Es importante que los bogotanos y colombianos piensen en el segundo
horizonte.
Si Bogotá no se plantea estos escenarios, ¿cuál es el devenir de la ciudad?
No sé qué será lo peor que pueda pasar, pero
si no pensamos juntos, si la actitud de la mayoría es la de los
cangrejos, creo que los retos de cambiar a la ciudad serán lentos en el
mejor escenario y, en el peor escenario de todos, retrocederá.
Este proceso de hacer escenarios para Bogotá, una ciudad tan compleja, ¿le ha dejado alguna lección?
Todo el mundo piensa que su situación es más
compleja que la de los demás. En Bogotá hay complejidad, pero así es en
todas partes. La lección que aprendí, no de Bogotá, sino de este grupo,
es que la frustración compartida es muy sana. Esta es la razón por la
cual la gente está dispuesta a trabajar, porque ve que las cosas no
están bien. La peor situación sería si todos pensaran que todo está
bien.
Por ejemplo, ¿por qué es tan difícil hacer
cambios en Canadá? Porque la gente se conformó, creen que las cosas
están bien. Eso no pasa en Bogotá, no hay apatía. Es cierto que la gente
no está de acuerdo, pero sí concuerdan en que lo que hay no es lo
suficientemente bueno.
¿Es la apatía lo peor que le puede pasar a la ciudad?
Peor que eso es rendirse, apartarse de la solución. La gente debe entender que el cambio es posible.
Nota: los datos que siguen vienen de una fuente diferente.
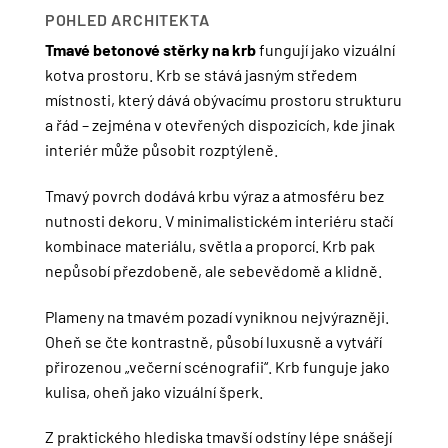
POHLED ARCHITEKTA
Tmavé betonové stěrky na krb
fungují jako vizuální
kotva prostoru. Krb se stává jasným středem
místnosti, který dává obývacímu prostoru strukturu
a řád – zejména v otevřených dispozicích, kde jinak
interiér může působit rozptýleně.
Tmavý povrch dodává krbu výraz a atmosféru bez
nutnosti dekoru. V minimalistickém interiéru stačí
kombinace materiálu, světla a proporcí. Krb pak
nepůsobí přezdobeně, ale sebevědomě a klidně.
Plameny na tmavém pozadí vyniknou nejvýrazněji.
Oheň se čte kontrastně, působí luxusně a vytváří
přirozenou „večerní scénografii“. Krb funguje jako
kulisa, oheň jako vizuální šperk.
Z praktického hlediska tmavší odstíny lépe snášejí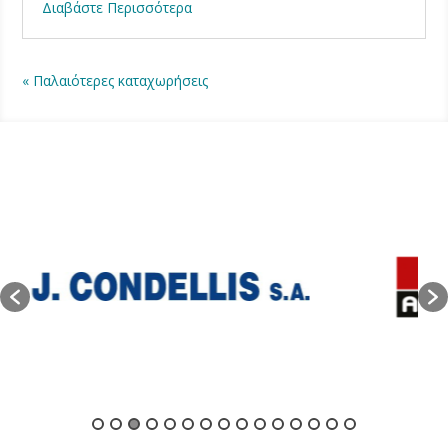
Διαβάστε Περισσότερα
« Παλαιότερες καταχωρήσεις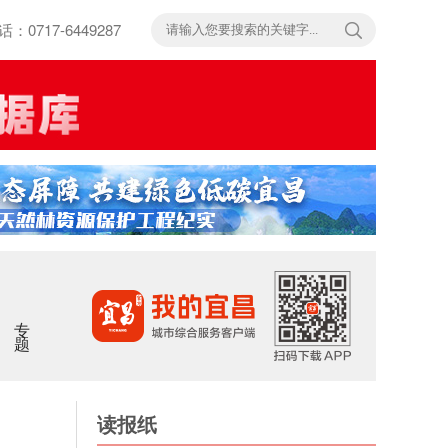
717-6449287
专题
读报纸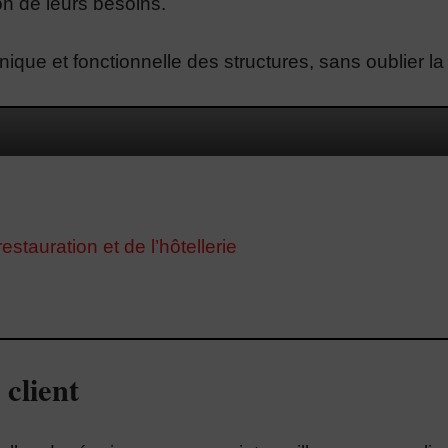
ion de leurs besoins.
hnique et fonctionnelle des structures, sans oublier la
estauration et de l’hôtellerie
 client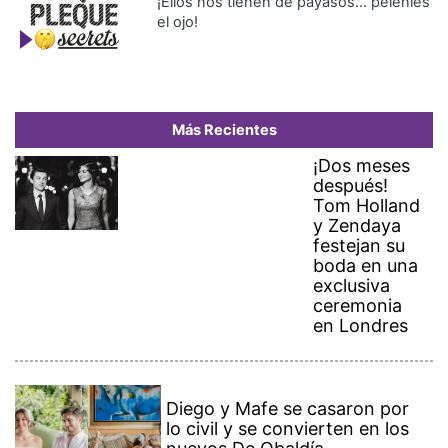
¡Ellos nos tienen de payasos… pélenles
el ojo!
Más Recientes
¡Dos meses
después!
Tom Holland
y Zendaya
festejan su
boda en una
exclusiva
ceremonia
en Londres
Diego y Mafe se casaron por
lo civil y se convierten en los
¿Qué es ‘Escenarios Bogotá 2025’?
La Alcaldía y la Cámara de Comercio de Bogotá
convocaron a Reos Partners para que las asesorara en la búsqueda de un
mejor futuro para la capital y sacarla del pesimismo. Participaron
decenas de líderes del Gobierno, cívicos, sociales, de empresas, gremios
y medios de comunicación. De ese grupo, se seleccionó a 30 con posturas
contrarias, para que participaran en talleres en los que por meses
analizaron la situación de la ciudad. A partir de las diferencias entre
estas personas, se buscaron puntos de convergencia, y con ellos
plantearon los escenarios que le esperan a la ciudad de aquí al 2025, si
no se promueve el cambio.
En las próximas semanas se dará a conocer el
resultado de este ejercicio, con la intención de que influya en la
agenda del debate de los candidatos a la Alcaldía.